Zuerst gehen wir schweigend nebeneinander her. Auf einmal höre ich ungleichmässige, schlurfende Schritte hinter uns. Als ich mich umdrehe, kann ich jedoch nichts erkennen, vielleicht war es auch bloss der Wind, oder ein streunender Hund.

"Wie ist Bozeman so? Kann man sich als Frau hier auch abends allein bewegen?"

"Ja, das ist normalerweise ein sehr sicheres Pflaster. Warum meinst du? Hast du Angst?"

"Ich habe das Gefühl, es folgt uns jemand. - Mir ist nicht wohl, ja.
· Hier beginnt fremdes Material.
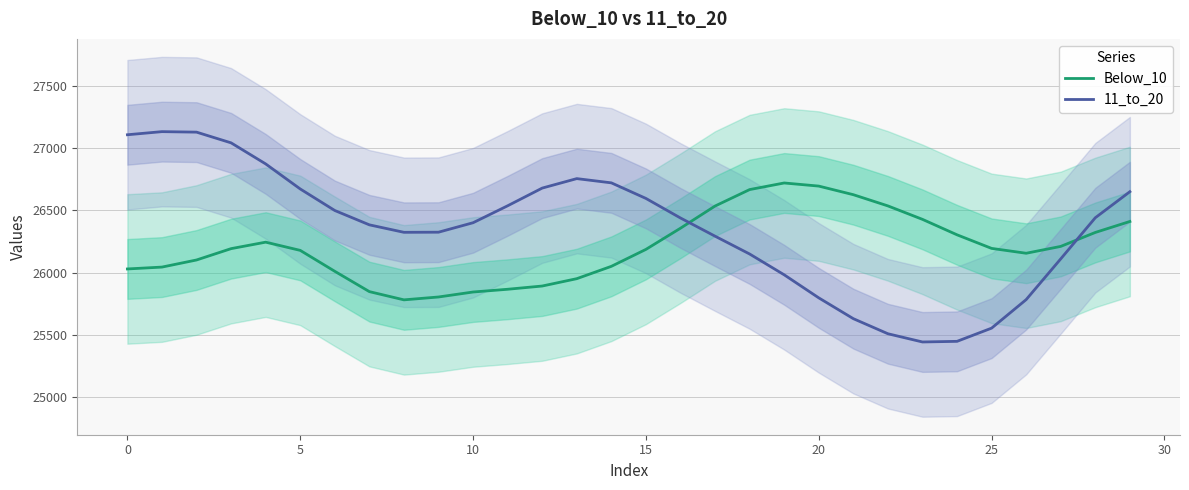

How many distinct data groups are displayed?

2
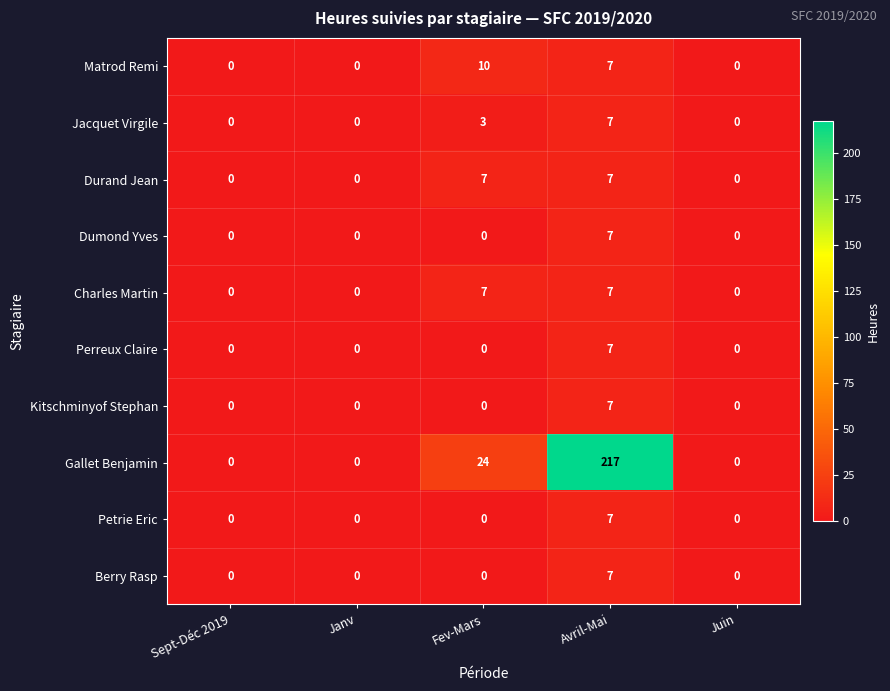

Count the Durand Jean values in the range 0 to 7.

5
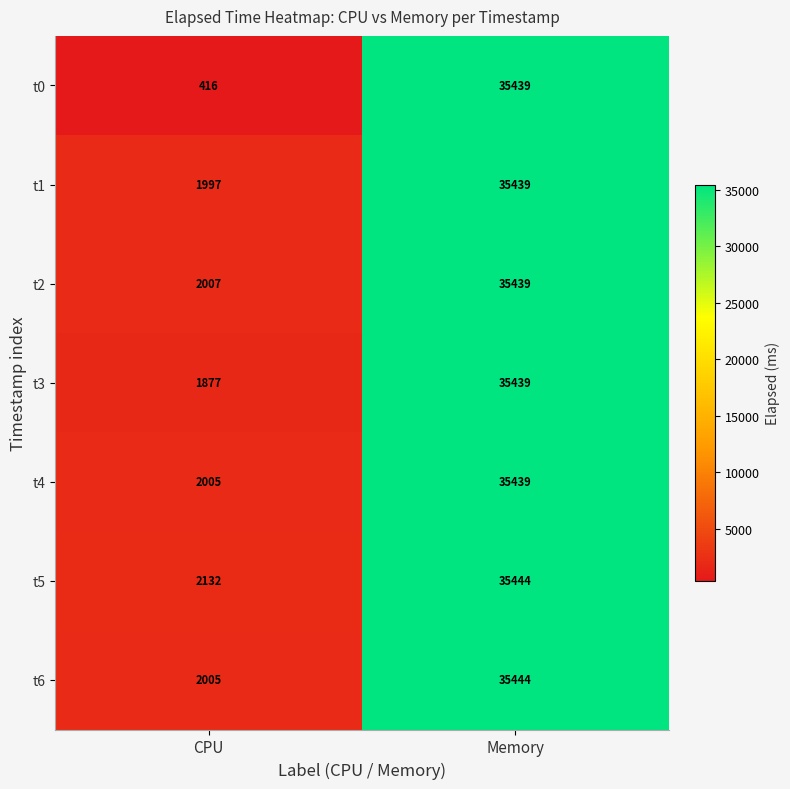

True or false: t6 has a value of 35444 at Memory.

True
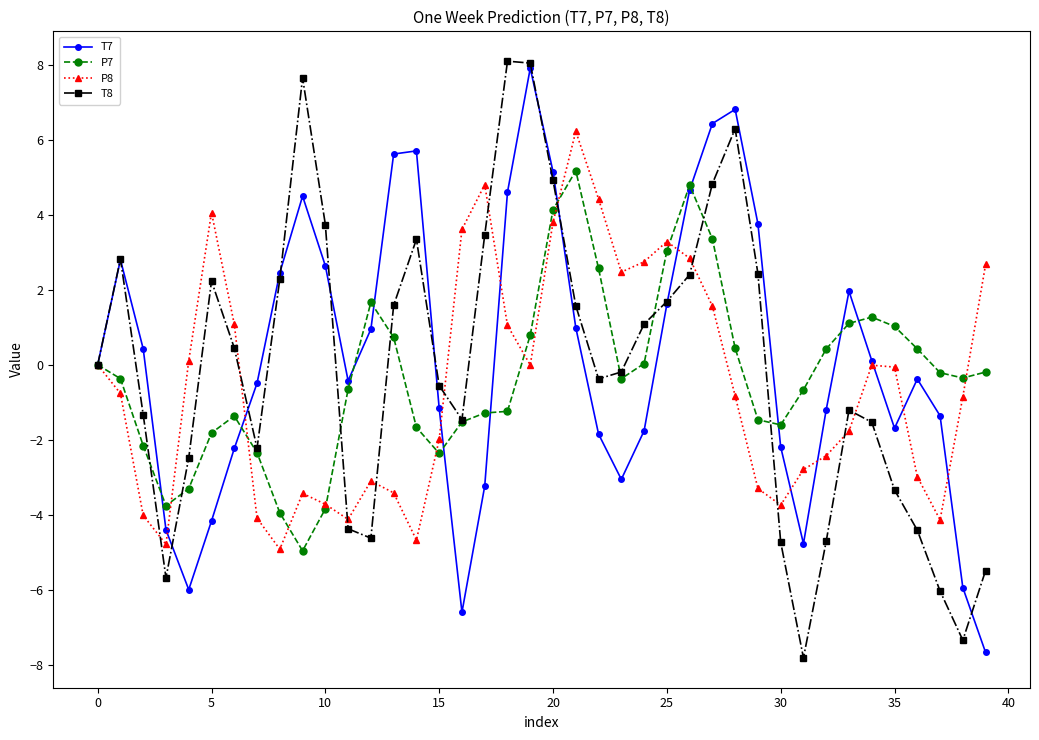

Which series ends up on top after the final intersection of T8 and P8?

P8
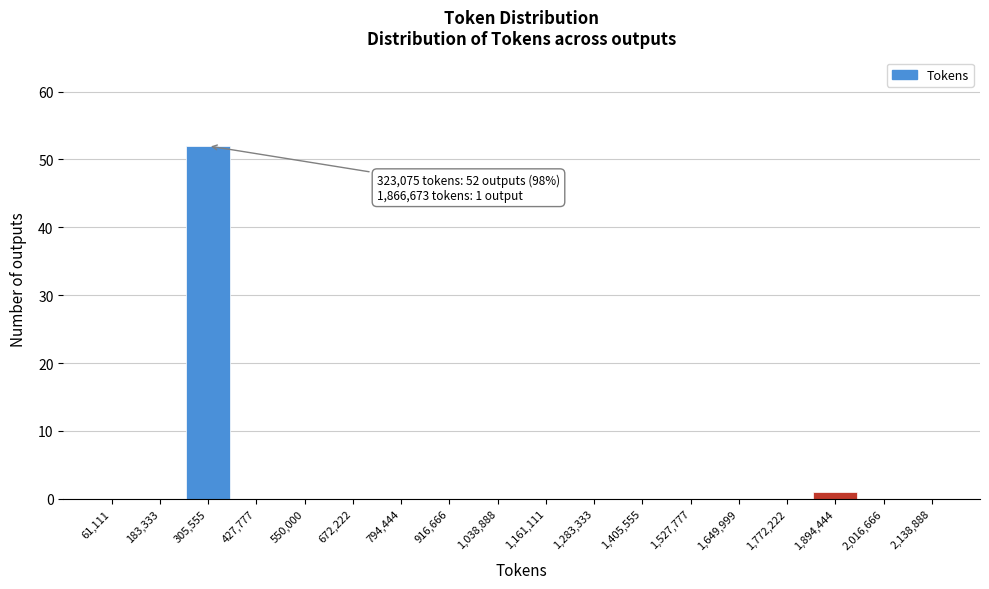

Which range on the x-axis has the tallest bar?

240000 to 360000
Lass uns schneller gehen."

Wir erhöhen unser Tempo, Chu lächelt, sagt aber nichts dazu. Hinter uns klingt es, als habe auch das Etwas sein Tempo erhöht. Einige hundert Meter weiter, dreht sich Chu kurz um. Sie wird augenblicklich bleich. "Luzie! Renne! Los!"

Chu packt mich am Arm, rennt los und zieht mich hinter sich her. Sie ist stark, ich stolpere beinah.

"Was ist denn los?", schreie ich und renne, so schnell ich kann. "Hast du einen Geist gesehen?"

"Schlimmer! Komm schon!"

"Der Wolf? Loupine?" Schon bin ich ausser Atem.

"Nein! Der verschollene Peter ist nicht tot, oder besser gesagt zumindest nicht ganz tot! Schau nicht zurück! Renne um dein Leben!"